Problem description: Edit the records by replacing every "邦妮" with "妻子", keep everything else unchanged, and leave the pictures out of your answer.
++++ Information given ++++
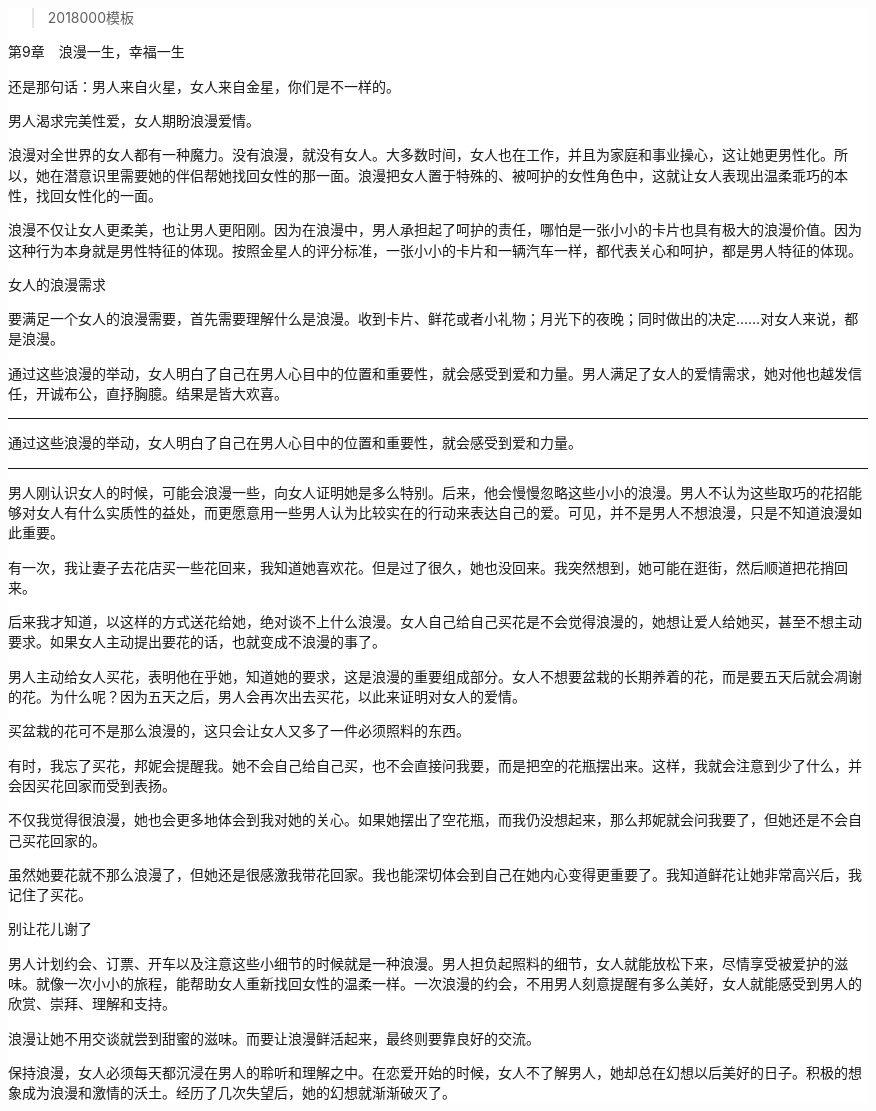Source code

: # 
> 2018000模板




第9章　浪漫一生，幸福一生

还是那句话：男人来自火星，女人来自金星，你们是不一样的。

男人渴求完美性爱，女人期盼浪漫爱情。

浪漫对全世界的女人都有一种魔力。没有浪漫，就没有女人。大多数时间，女人也在工作，并且为家庭和事业操心，这让她更男性化。所以，她在潜意识里需要她的伴侣帮她找回女性的那一面。浪漫把女人置于特殊的、被呵护的女性角色中，这就让女人表现出温柔乖巧的本性，找回女性化的一面。

浪漫不仅让女人更柔美，也让男人更阳刚。因为在浪漫中，男人承担起了呵护的责任，哪怕是一张小小的卡片也具有极大的浪漫价值。因为这种行为本身就是男性特征的体现。按照金星人的评分标准，一张小小的卡片和一辆汽车一样，都代表关心和呵护，都是男人特征的体现。



女人的浪漫需求

要满足一个女人的浪漫需要，首先需要理解什么是浪漫。收到卡片、鲜花或者小礼物；月光下的夜晚；同时做出的决定……对女人来说，都是浪漫。

通过这些浪漫的举动，女人明白了自己在男人心目中的位置和重要性，就会感受到爱和力量。男人满足了女人的爱情需求，她对他也越发信任，开诚布公，直抒胸臆。结果是皆大欢喜。



* * *



通过这些浪漫的举动，女人明白了自己在男人心目中的位置和重要性，就会感受到爱和力量。





* * *



男人刚认识女人的时候，可能会浪漫一些，向女人证明她是多么特别。后来，他会慢慢忽略这些小小的浪漫。男人不认为这些取巧的花招能够对女人有什么实质性的益处，而更愿意用一些男人认为比较实在的行动来表达自己的爱。可见，并不是男人不想浪漫，只是不知道浪漫如此重要。

有一次，我让妻子去花店买一些花回来，我知道她喜欢花。但是过了很久，她也没回来。我突然想到，她可能在逛街，然后顺道把花捎回来。

后来我才知道，以这样的方式送花给她，绝对谈不上什么浪漫。女人自己给自己买花是不会觉得浪漫的，她想让爱人给她买，甚至不想主动要求。如果女人主动提出要花的话，也就变成不浪漫的事了。

男人主动给女人买花，表明他在乎她，知道她的要求，这是浪漫的重要组成部分。女人不想要盆栽的长期养着的花，而是要五天后就会凋谢的花。为什么呢？因为五天之后，男人会再次出去买花，以此来证明对女人的爱情。

买盆栽的花可不是那么浪漫的，这只会让女人又多了一件必须照料的东西。

有时，我忘了买花，邦妮会提醒我。她不会自己给自己买，也不会直接问我要，而是把空的花瓶摆出来。这样，我就会注意到少了什么，并会因买花回家而受到表扬。

不仅我觉得很浪漫，她也会更多地体会到我对她的关心。如果她摆出了空花瓶，而我仍没想起来，那么邦妮就会问我要了，但她还是不会自己买花回家的。

虽然她要花就不那么浪漫了，但她还是很感激我带花回家。我也能深切体会到自己在她内心变得更重要了。我知道鲜花让她非常高兴后，我记住了买花。



别让花儿谢了

男人计划约会、订票、开车以及注意这些小细节的时候就是一种浪漫。男人担负起照料的细节，女人就能放松下来，尽情享受被爱护的滋味。就像一次小小的旅程，能帮助女人重新找回女性的温柔一样。一次浪漫的约会，不用男人刻意提醒有多么美好，女人就能感受到男人的欣赏、崇拜、理解和支持。

浪漫让她不用交谈就尝到甜蜜的滋味。而要让浪漫鲜活起来，最终则要靠良好的交流。

保持浪漫，女人必须每天都沉浸在男人的聆听和理解之中。在恋爱开始的时候，女人不了解男人，她却总在幻想以后美好的日子。积极的想象成为浪漫和激情的沃土。经历了几次失望后，她的幻想就渐渐破灭了。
++++
Output for this task:
Source code

: # 
> 2018000模板




第9章　浪漫一生，幸福一生

还是那句话：男人来自火星，女人来自金星，你们是不一样的。

男人渴求完美性爱，女人期盼浪漫爱情。

浪漫对全世界的女人都有一种魔力。没有浪漫，就没有女人。大多数时间，女人也在工作，并且为家庭和事业操心，这让她更男性化。所以，她在潜意识里需要她的伴侣帮她找回女性的那一面。浪漫把女人置于特殊的、被呵护的女性角色中，这就让女人表现出温柔乖巧的本性，找回女性化的一面。

浪漫不仅让女人更柔美，也让男人更阳刚。因为在浪漫中，男人承担起了呵护的责任，哪怕是一张小小的卡片也具有极大的浪漫价值。因为这种行为本身就是男性特征的体现。按照金星人的评分标准，一张小小的卡片和一辆汽车一样，都代表关心和呵护，都是男人特征的体现。



女人的浪漫需求

要满足一个女人的浪漫需要，首先需要理解什么是浪漫。收到卡片、鲜花或者小礼物；月光下的夜晚；同时做出的决定……对女人来说，都是浪漫。

通过这些浪漫的举动，女人明白了自己在男人心目中的位置和重要性，就会感受到爱和力量。男人满足了女人的爱情需求，她对他也越发信任，开诚布公，直抒胸臆。结果是皆大欢喜。



* * *



通过这些浪漫的举动，女人明白了自己在男人心目中的位置和重要性，就会感受到爱和力量。





* * *



男人刚认识女人的时候，可能会浪漫一些，向女人证明她是多么特别。后来，他会慢慢忽略这些小小的浪漫。男人不认为这些取巧的花招能够对女人有什么实质性的益处，而更愿意用一些男人认为比较实在的行动来表达自己的爱。可见，并不是男人不想浪漫，只是不知道浪漫如此重要。

有一次，我让妻子去花店买一些花回来，我知道她喜欢花。但是过了很久，她也没回来。我突然想到，她可能在逛街，然后顺道把花捎回来。

后来我才知道，以这样的方式送花给她，绝对谈不上什么浪漫。女人自己给自己买花是不会觉得浪漫的，她想让爱人给她买，甚至不想主动要求。如果女人主动提出要花的话，也就变成不浪漫的事了。

男人主动给女人买花，表明他在乎她，知道她的要求，这是浪漫的重要组成部分。女人不想要盆栽的长期养着的花，而是要五天后就会凋谢的花。为什么呢？因为五天之后，男人会再次出去买花，以此来证明对女人的爱情。

买盆栽的花可不是那么浪漫的，这只会让女人又多了一件必须照料的东西。

有时，我忘了买花，妻子会提醒我。她不会自己给自己买，也不会直接问我要，而是把空的花瓶摆出来。这样，我就会注意到少了什么，并会因买花回家而受到表扬。

不仅我觉得很浪漫，她也会更多地体会到我对她的关心。如果她摆出了空花瓶，而我仍没想起来，那么妻子就会问我要了，但她还是不会自己买花回家的。

虽然她要花就不那么浪漫了，但她还是很感激我带花回家。我也能深切体会到自己在她内心变得更重要了。我知道鲜花让她非常高兴后，我记住了买花。



别让花儿谢了

男人计划约会、订票、开车以及注意这些小细节的时候就是一种浪漫。男人担负起照料的细节，女人就能放松下来，尽情享受被爱护的滋味。就像一次小小的旅程，能帮助女人重新找回女性的温柔一样。一次浪漫的约会，不用男人刻意提醒有多么美好，女人就能感受到男人的欣赏、崇拜、理解和支持。

浪漫让她不用交谈就尝到甜蜜的滋味。而要让浪漫鲜活起来，最终则要靠良好的交流。

保持浪漫，女人必须每天都沉浸在男人的聆听和理解之中。在恋爱开始的时候，女人不了解男人，她却总在幻想以后美好的日子。积极的想象成为浪漫和激情的沃土。经历了几次失望后，她的幻想就渐渐破灭了。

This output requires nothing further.